Review of GRE Official Guide by ETS
The most recent GRE official guide was released by ETS in the middle of 2012. Although it is the exact copy of the previous version but now it has 2 practice tests. The old edition had just one. This extra exposure is worth the $35 price tag. I say this because the GRE test makers design all the questions in this guide – hence it is the closest you can get to the actual GRE questions before your exam.
If you are buying the paper back version of the official guide you will get a practice CD which has 2 adaptive tests. These tests are different from the ones on the official guide which means you get to practice 4 new official GRE practice tests.
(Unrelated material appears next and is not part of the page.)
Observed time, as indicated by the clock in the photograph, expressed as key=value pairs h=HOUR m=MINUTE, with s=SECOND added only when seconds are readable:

For those of you who buy the online version do not need to worry about the CD since you can download the free power prep software from the ETS site. This contains the same tests as those in the CD.
Nothing great except for the practice tests
I would outrightly say that apart from the practice tests this book is not great. It makes sense as well since ETS does not make revenue from writing books, solutions or explanations. You must buy this book for its practice questions though but not for your basic GRE preparation. Once you complete your prep you can then practice questions and tests from the official guide.
The Quant section
This consists of two portions: review of basic concepts and a few questions for practice alongwith example questions with explanations. As far as brushing up the basics are concerned, it lacks the depth of understanding required by most GRE test takers.
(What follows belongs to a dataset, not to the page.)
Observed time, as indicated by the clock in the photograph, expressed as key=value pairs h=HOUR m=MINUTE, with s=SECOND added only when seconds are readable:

Good thing is that some advanced concepts such as parabola’s, standard deviation, percentiles and quartiles are discussed. Such concepts have not been a part of any major GRE book in the market. Therefore the official guide ensures that you have covered everything that is likely to be tested on the GRE.
Doing just these practice questions will not prepare you for the GRE. Moreover the explanations are superficial and most of the times the author assumes too many things for a beginners liking. This book must only be used as a supplement for your GRE preparation.
The Verbal section
Again it has the same layout and pattern as I discussed for the math section above. I feel that there are not many practice questions on the verbal section of the official guide – doing well on verbal requires one to learn a lot of new words and go through a plethora of reading comprehensions. But the range and quantity of questions is scarce.
Good thing is that you get a fair enough idea of the level of difficulty for the comprehensions and some important vocabulary that you may see on the test day. A lot of times GRE students do comprehensions from various sources that are not the level of the GRE. Going through this guide will ensure you read and do the right type of questions by filtering your sources.
For me this is an excellent resource for practicing what you have learned while preparing for the GRE. But do not use it as the only source for you preparation – this book should be done 10-12 days before your test. The quality of questions and practice tests is extremely good and it will prepare you for the GRE exam in a simple and traditional manner.